**Task to carry out:**
For the data below, restate word for word only the lines from the line containing "[200,456,246,470] int[] ->" through the line containing "[447,140,476,151] again -> (689, 398) none", both ends included.

Change detection data
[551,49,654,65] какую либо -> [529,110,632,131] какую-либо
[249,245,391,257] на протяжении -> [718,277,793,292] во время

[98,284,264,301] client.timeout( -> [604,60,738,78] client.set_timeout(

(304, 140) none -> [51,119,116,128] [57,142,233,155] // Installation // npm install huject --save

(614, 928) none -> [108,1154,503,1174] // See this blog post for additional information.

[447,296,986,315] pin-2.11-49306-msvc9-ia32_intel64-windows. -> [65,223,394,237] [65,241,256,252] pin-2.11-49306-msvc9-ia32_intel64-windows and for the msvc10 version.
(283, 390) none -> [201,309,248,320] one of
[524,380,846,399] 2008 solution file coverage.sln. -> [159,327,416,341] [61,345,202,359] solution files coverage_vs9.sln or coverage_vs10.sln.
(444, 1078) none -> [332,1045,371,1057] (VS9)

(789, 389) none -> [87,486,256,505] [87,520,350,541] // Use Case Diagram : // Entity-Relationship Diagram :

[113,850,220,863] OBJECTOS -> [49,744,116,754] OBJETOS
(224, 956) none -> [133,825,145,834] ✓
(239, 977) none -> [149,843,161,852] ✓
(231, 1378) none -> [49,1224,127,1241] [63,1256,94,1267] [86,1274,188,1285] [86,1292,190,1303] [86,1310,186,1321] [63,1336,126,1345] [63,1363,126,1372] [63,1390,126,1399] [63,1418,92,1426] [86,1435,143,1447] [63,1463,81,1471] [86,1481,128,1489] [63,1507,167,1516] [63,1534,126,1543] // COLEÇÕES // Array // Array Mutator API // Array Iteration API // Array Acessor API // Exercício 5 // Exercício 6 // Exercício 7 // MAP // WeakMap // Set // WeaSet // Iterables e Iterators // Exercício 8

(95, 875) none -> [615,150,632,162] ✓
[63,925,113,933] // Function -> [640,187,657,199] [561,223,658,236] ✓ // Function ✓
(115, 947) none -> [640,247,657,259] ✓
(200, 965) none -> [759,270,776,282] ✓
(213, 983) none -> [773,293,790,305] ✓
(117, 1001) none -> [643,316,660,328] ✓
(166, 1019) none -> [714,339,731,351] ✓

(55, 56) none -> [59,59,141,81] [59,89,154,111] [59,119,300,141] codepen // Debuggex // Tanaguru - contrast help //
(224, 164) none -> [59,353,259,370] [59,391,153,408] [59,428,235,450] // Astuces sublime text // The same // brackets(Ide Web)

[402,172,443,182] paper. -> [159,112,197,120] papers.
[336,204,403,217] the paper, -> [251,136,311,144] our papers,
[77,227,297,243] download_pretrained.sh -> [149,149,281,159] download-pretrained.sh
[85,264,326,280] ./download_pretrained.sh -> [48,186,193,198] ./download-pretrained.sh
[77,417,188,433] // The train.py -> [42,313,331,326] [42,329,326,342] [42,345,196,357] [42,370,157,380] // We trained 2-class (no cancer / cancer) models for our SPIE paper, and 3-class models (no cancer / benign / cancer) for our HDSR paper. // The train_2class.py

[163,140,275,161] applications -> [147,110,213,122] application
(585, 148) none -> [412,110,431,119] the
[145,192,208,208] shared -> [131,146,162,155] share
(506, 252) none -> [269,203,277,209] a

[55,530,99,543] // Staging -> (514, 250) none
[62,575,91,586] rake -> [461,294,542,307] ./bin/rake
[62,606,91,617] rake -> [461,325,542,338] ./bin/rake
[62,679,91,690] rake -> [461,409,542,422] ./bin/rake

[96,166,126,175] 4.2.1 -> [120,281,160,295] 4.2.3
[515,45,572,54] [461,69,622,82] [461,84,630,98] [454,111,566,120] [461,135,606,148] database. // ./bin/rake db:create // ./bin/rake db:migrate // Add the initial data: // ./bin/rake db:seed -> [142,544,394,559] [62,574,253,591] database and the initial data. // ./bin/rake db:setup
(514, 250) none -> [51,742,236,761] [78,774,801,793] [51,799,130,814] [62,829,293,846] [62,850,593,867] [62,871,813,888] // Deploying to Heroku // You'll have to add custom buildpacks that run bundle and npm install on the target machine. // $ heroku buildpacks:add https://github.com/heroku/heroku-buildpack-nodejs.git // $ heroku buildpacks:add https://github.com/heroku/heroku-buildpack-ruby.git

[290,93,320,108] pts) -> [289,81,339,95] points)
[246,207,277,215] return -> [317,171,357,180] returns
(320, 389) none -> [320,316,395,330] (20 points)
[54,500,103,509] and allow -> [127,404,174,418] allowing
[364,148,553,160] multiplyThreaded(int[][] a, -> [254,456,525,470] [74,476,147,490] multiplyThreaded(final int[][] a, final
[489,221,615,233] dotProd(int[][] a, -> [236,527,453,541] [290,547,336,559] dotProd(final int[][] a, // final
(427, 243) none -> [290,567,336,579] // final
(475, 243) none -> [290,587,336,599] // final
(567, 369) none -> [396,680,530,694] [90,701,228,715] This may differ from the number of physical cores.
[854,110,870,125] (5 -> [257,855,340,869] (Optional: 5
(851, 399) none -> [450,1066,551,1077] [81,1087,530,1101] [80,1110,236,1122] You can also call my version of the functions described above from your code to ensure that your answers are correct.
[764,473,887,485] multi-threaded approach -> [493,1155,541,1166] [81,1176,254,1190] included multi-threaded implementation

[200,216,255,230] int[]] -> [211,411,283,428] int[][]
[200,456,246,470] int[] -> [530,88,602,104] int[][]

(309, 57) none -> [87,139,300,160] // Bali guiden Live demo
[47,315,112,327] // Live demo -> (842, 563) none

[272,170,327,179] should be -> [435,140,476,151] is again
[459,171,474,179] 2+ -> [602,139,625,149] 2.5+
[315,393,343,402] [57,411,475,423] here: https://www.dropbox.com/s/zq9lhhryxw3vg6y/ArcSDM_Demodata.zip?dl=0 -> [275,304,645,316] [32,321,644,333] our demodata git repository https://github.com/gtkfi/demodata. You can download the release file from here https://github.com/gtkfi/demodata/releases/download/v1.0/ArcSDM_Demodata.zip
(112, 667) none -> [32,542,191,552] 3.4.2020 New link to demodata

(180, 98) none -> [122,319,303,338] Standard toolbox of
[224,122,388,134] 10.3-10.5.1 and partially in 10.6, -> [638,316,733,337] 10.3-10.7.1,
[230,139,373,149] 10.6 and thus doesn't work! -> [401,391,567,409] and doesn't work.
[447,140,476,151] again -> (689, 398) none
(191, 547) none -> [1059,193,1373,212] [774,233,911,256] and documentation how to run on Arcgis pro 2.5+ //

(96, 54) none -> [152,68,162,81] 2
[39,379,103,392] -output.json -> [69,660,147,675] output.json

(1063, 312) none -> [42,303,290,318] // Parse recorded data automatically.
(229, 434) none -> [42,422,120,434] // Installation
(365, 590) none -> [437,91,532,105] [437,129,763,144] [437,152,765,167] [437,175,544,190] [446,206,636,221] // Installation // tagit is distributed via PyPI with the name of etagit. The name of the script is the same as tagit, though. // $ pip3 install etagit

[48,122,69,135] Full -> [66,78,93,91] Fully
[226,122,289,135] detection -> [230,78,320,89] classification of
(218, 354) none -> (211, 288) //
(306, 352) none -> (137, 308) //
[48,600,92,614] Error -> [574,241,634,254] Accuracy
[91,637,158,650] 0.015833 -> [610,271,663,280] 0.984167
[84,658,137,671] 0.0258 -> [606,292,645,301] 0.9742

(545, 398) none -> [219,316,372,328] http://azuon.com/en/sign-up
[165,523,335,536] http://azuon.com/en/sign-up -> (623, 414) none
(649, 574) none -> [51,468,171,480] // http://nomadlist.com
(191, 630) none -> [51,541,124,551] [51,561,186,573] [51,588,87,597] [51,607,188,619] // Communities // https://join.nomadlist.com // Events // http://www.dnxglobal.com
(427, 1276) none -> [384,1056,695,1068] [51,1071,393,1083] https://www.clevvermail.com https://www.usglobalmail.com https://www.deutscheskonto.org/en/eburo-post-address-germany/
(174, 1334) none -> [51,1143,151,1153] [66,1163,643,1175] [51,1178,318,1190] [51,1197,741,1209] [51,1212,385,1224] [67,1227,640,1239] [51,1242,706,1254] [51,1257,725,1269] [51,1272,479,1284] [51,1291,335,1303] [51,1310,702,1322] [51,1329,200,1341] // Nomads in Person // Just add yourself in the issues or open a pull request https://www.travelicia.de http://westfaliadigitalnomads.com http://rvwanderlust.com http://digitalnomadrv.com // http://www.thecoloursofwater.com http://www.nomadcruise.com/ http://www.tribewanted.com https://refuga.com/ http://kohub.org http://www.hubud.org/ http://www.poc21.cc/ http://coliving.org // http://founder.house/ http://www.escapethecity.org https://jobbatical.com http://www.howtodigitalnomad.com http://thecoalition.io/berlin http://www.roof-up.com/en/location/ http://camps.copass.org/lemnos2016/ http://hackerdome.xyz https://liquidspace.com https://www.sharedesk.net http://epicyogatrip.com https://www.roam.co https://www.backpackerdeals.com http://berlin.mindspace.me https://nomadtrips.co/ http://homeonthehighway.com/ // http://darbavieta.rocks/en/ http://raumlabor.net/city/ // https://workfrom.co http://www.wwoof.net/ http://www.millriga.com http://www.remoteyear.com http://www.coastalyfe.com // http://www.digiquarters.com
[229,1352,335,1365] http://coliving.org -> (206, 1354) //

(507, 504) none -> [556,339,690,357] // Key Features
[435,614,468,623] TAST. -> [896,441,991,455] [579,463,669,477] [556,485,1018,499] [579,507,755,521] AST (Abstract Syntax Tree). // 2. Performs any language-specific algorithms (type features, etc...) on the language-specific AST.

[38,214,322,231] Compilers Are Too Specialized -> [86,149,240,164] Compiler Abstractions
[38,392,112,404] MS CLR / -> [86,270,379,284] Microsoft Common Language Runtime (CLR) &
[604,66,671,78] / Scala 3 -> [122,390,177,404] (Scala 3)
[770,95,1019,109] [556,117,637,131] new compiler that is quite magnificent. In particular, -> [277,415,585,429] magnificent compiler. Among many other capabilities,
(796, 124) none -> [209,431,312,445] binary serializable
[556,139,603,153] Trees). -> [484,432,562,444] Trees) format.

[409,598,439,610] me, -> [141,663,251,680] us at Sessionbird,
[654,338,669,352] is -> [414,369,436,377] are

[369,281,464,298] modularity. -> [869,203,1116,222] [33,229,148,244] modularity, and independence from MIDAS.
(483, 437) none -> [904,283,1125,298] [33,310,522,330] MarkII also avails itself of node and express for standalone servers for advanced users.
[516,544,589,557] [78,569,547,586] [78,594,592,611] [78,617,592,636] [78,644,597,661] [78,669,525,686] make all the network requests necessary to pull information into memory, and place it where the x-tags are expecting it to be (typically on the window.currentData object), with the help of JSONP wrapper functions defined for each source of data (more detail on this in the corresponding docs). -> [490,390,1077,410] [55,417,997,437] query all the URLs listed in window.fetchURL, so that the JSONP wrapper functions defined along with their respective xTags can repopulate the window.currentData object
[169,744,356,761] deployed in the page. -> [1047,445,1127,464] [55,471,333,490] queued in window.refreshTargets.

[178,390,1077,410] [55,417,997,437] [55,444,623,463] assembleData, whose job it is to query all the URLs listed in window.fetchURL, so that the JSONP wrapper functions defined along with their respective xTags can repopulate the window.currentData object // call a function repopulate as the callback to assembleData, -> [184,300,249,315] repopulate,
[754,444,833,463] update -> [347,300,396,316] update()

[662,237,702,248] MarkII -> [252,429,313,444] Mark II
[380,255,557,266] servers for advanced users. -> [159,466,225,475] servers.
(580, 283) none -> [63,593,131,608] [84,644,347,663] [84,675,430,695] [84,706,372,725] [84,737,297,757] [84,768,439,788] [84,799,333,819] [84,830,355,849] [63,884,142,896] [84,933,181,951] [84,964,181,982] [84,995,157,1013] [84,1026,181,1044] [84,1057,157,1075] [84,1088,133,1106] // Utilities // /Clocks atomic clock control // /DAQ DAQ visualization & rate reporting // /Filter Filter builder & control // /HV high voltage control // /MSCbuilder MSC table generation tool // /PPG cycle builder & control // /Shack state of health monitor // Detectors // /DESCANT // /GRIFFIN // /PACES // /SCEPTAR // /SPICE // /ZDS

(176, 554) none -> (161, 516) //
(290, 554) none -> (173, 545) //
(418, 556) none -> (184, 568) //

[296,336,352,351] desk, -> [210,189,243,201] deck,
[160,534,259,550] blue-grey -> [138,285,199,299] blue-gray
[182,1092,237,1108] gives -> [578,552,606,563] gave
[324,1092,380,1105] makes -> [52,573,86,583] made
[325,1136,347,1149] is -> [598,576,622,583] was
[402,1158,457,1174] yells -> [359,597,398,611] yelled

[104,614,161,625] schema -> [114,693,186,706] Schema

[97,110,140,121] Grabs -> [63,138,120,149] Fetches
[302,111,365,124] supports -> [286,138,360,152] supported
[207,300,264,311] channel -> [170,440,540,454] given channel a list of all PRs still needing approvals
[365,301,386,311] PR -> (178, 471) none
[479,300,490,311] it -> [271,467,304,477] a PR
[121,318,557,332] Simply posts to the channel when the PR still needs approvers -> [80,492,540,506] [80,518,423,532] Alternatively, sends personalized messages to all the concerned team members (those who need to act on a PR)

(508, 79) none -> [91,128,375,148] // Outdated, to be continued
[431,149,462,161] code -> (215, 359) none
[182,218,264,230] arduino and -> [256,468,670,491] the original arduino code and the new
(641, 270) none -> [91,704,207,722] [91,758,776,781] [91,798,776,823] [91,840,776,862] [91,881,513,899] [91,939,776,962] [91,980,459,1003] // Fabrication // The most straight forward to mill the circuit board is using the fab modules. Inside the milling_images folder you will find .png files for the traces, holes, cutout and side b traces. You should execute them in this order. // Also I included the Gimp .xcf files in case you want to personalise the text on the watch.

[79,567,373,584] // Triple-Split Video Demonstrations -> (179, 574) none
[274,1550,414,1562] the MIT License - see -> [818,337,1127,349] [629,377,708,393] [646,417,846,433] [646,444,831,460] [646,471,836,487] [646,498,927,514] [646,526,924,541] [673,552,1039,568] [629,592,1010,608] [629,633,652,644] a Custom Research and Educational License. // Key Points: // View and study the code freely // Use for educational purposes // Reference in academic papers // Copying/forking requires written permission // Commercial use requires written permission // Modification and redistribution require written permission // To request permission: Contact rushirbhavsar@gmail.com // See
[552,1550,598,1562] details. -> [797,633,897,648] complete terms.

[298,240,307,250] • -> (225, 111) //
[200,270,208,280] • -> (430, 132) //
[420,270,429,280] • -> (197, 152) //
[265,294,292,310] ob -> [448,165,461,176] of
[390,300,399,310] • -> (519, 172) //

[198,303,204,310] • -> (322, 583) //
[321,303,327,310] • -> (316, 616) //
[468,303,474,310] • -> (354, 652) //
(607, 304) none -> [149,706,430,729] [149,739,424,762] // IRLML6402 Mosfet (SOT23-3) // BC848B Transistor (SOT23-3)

**Your solution:**
[200,456,246,470] int[] -> [530,88,602,104] int[][]

(309, 57) none -> [87,139,300,160] // Bali guiden Live demo
[47,315,112,327] // Live demo -> (842, 563) none

[272,170,327,179] should be -> [435,140,476,151] is again
[459,171,474,179] 2+ -> [602,139,625,149] 2.5+
[315,393,343,402] [57,411,475,423] here: https://www.dropbox.com/s/zq9lhhryxw3vg6y/ArcSDM_Demodata.zip?dl=0 -> [275,304,645,316] [32,321,644,333] our demodata git repository https://github.com/gtkfi/demodata. You can download the release file from here https://github.com/gtkfi/demodata/releases/download/v1.0/ArcSDM_Demodata.zip
(112, 667) none -> [32,542,191,552] 3.4.2020 New link to demodata

(180, 98) none -> [122,319,303,338] Standard toolbox of
[224,122,388,134] 10.3-10.5.1 and partially in 10.6, -> [638,316,733,337] 10.3-10.7.1,
[230,139,373,149] 10.6 and thus doesn't work! -> [401,391,567,409] and doesn't work.
[447,140,476,151] again -> (689, 398) none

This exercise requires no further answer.